WHAM-O is moving Frisbee production from China of all places back to the U.S. - Source
Again, when is the last time a company moved manufacturing to America from China? It has been the opposite for decades.
The Wall Street Journal recently reported a French company is building a new $650 million steel plant in Youngstown, OH. I thought that was only going on in China?
An Egyptian fertilizer company is building a $1.4 billion plant in Iowa. The CEO of this company reiterates what I am seeing when he says:
Increasing U.S. natural gas reserves and growing demand for fertilizers have been "game changers," Sawiris said, making the project "a very attractive investment."
Chemical companies don't want to be left out of the Natural Gas Game Changer that lies ahead.
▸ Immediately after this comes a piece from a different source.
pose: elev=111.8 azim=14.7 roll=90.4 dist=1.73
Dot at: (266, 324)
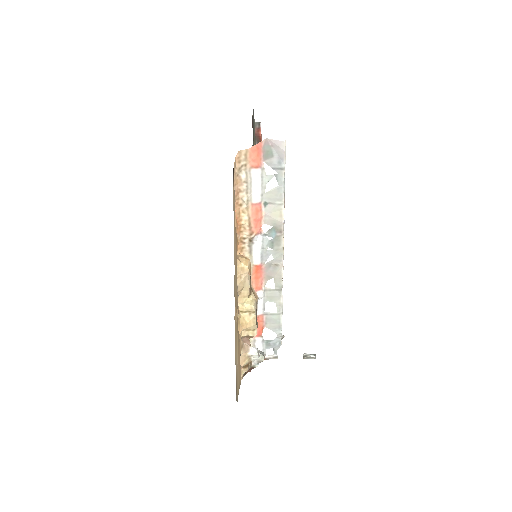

Chemical makers are vying to build the first new U.S. ethylene plants, known as crackers, since 2001.
Dow Chemical (DOW) just applied for a federal permit to build the company's biggest ethylene plant as cheap natural gas gives manufacturers a cost advantage. Ethylene is used in the production of just about every product you can imagine. The proposed plant would produce 1.5 million tons of Ethylene per year, which is the same size as Texas ethylene plants proposed by Chevron Phillips Chemical Co. and Exxon Mobil Corp. (NYSE:XOM) and it would be Dow's largest in the world.
Formosa Plastics Corp. USA is citing new natural gas supplies as a reason for a massive $1.7 billion expansion of its plastics and petrochemicals site in Point Comfort, Texas. Westlake Chemical Corp. and Nova also are increasing ethylene capacity at existing locations.
LyondellBasell Industries, and Eastman Chemical (NYSE:EMN) have also announced plans to either build or reopen new energy and chemical plants in the U.S.
These companies will usher in other manufacturers who want to buy their plastics and chemicals for their own manufacturing at much lower prices. This is all being made possible because of the technology of hydraulic fracturing opening up vast amounts of cheap resources here in America, and CJES is at the heart of where this is all taking place. Not only are they at the heart of the boom, they happen to be the best performing and cheapest stock in the space. My target for CJES remains over $40 per share. It is a fast growing small cap stock in a growth industry trading as a deep value play at the moment.
Disclosure: I am long CJES, RES. I wrote this article myself, and it expresses my own opinions. I am not receiving compensation for it (other than from Seeking Alpha). I have no business relationship with any company whose stock is mentioned in this article.
Additional disclosure: CJES is our clients' largest holding in general, and my largest holding personally.